Trap #2: “Erase to the Top” and the incentive to cheat
A recent USA Today expose revealed that among some high performing Washington, DC public schools, there were suspiciously high erasure rates on high-stakes tests. To be flagged, “a classroom had to have so many wrong-to-right erasures that the average for each student was 4 standard deviations higher than the average for all D.C. students in that grade on that test. In layman’s terms, that means a classroom corrected its answers so much more often than the rest of the district that it could have occurred roughly one in 30,000 times by chance.”
Despite that very high threshold, from “2008 to 2010, 103 public schools in the District of Columbia were flagged for having at least one class of students with statistically high rates of wrong answers that were erased and replaced by correct answers on standardized tests. That represents more than half of the schools in the system.”
Among the schools flagged for wrong-to-right erasures were eight of the 10 campuses where Chancellor Michelle Rhee “handed out so-called TEAM awards ‘to recognize, reward and retain high-performing educators and support staff.'” (Rhee awarded more than $1.5 million in bonuses on the basis of big jumps in 2007 and 2008 test scores.) “At three of the award-winning schools – Phoebe Hearst Elementary, Winston Education Campus and Aiton Elementary – 85% or more of classrooms were identified as having high erasure rates in 2008.”
How will states avoid the “Erase to the Top” effect as they implement RTTT and the PARCC assessments and tie them to administrator and teacher performance reviews, tenure decisions and pay?
Trap #3: Rigidity and conformity replace flexibility and creativity
The pressure to improve on ELA and math assessments has produced many deleterious effects. Student time with the social sciences, art and music has been reduced or eliminated. Drill and kill has replaced depth and breath in many classrooms. Divergent thinking is dominated by convergent thinking. The need to provide a correct answer limits students’ opportunity to ask the right question.

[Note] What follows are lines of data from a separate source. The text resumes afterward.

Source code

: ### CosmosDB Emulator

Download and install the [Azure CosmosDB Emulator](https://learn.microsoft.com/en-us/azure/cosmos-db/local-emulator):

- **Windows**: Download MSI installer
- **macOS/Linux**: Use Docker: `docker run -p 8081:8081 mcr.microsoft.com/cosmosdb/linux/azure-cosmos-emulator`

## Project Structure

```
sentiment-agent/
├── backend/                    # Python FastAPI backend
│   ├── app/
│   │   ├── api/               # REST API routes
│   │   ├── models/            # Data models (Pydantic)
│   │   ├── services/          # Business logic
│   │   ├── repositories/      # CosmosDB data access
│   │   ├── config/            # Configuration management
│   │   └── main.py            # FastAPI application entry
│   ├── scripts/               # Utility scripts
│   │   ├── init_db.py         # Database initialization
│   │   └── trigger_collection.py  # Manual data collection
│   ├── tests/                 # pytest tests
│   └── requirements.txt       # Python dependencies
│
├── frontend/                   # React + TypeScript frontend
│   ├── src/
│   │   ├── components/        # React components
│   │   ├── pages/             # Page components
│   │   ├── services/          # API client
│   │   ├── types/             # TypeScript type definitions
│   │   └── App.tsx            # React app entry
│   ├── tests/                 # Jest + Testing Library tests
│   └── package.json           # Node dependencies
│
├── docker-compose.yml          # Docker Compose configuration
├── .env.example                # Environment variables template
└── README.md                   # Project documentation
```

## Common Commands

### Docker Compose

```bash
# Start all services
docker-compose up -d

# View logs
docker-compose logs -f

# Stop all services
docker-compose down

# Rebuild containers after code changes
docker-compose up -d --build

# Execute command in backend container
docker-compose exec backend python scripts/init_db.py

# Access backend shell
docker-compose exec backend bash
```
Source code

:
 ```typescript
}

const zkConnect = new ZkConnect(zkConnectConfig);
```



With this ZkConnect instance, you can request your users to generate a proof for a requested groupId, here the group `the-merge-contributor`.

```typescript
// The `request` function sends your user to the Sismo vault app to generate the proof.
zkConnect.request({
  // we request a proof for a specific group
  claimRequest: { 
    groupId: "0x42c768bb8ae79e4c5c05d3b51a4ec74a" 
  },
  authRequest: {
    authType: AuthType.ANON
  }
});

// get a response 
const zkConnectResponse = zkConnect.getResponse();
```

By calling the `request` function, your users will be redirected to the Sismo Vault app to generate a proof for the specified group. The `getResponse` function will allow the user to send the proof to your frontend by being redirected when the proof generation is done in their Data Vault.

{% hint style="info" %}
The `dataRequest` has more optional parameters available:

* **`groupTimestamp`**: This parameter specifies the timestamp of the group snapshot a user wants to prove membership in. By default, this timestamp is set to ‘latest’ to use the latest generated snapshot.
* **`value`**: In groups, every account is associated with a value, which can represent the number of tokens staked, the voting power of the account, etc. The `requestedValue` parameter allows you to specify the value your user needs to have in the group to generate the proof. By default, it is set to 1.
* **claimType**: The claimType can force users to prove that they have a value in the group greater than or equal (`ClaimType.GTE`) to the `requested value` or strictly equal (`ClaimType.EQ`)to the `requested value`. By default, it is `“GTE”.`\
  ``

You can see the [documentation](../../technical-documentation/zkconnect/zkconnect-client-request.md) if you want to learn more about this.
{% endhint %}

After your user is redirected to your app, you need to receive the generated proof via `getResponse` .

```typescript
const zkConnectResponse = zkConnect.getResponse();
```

How will states ensure a rich, robust educational experience that promotes creative thinking and engages student minds in multiple disciplines?
Trap #4: Stripping a complex, creative process down to a mechanical one
Demands upon teachers to cover ever-expanding curricula, prepare for increasing numbers of assessments and conform to mechanistic pedagogic practices have constrained teacher flexibility and creativity within the classroom. This disturbing trend is exactly the opposite of what is occurring in the private sector where creativity and flexibility are highly sought attributes.
A recent Economist blog sums up this concern succinctly: “Governments and voters are confronted with a phenomenon they are desperate to improve, but can’t measure. What goes on in a classroom is a social phenomenon that can’t be effectively captured through standardised measurements. But they need a number. So they’re creating standardised measurements to get one. But immediately, the application of the measurement and its incentives changes the way the phenomenon is organised. A complex, creative process is stripped down to a mechanical one designed to produce high test scores.”
How will implementation of RTTT and the PARCC assessments recognize and promote teaching as a complex, creative process and not diminish it as mechanistic and rote?
An authentic, high-stakes test of RTTT and PARCC effectiveness
Here is how I will know whether the RTTT and the PARCC assessments have been implemented effectively. Years from now, I will read an interview with a fourth-grader from a local elementary school who comments:
“Every day I love to go to school. We learn, and learn, and learn. And then occasionally we take a test.” Do the tests effectively assess your learning? “Yes, absolutely!”